Directive:
Transcribe the line containing "Petit Ours d’Anthony" and every line after it, exactly, through the end of the records.

◆ ◆ ◆ ◆ ◆ ◆ ◆

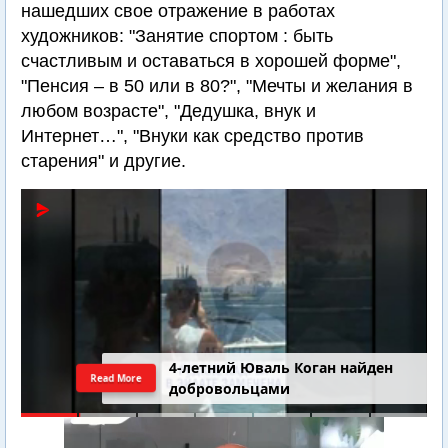
нашедших свое отражение в работах
художников: "Занятие спортом : быть
счастливым и оставаться в хорошей форме",
"Пенсия – в 50 или в 80?", "Мечты и желания в
любом возрасте", "Дедушка, внук и
Интернет…", "Внуки как средство против
старения" и другие.
4-летний Юваль Коган найден
Read More
добровольцами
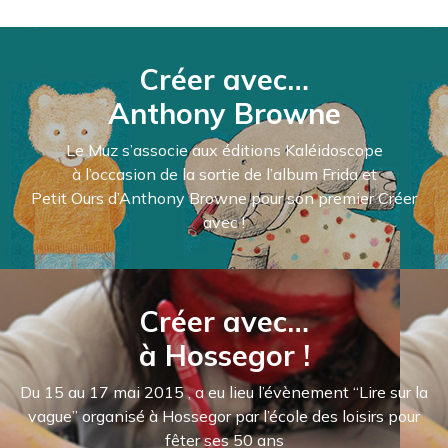
Créer avec…
Anthony Browne
Le Muz s’associe aux éditions Kaléidoscope
à l’occasion de la sortie de l’album Frida et
Petit Ours d’Anthony Browne pour son premier Créer
avec !
Créer avec…
à Hossegor !
Du 15 au 17 mai 2015 , a eu lieu l’évènement “Lire sur la
vague” organisé à Hossegor par l’école des loisirs pour
fêter ses 50 ans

◆ ◆ ◆ ◆ ◆ ◆ ◆

Solution for this exercise:
Petit Ours d’Anthony Browne pour son premier Créer
avec !
Créer avec…
à Hossegor !
Du 15 au 17 mai 2015 , a eu lieu l’évènement “Lire sur la
vague” organisé à Hossegor par l’école des loisirs pour
fêter ses 50 ans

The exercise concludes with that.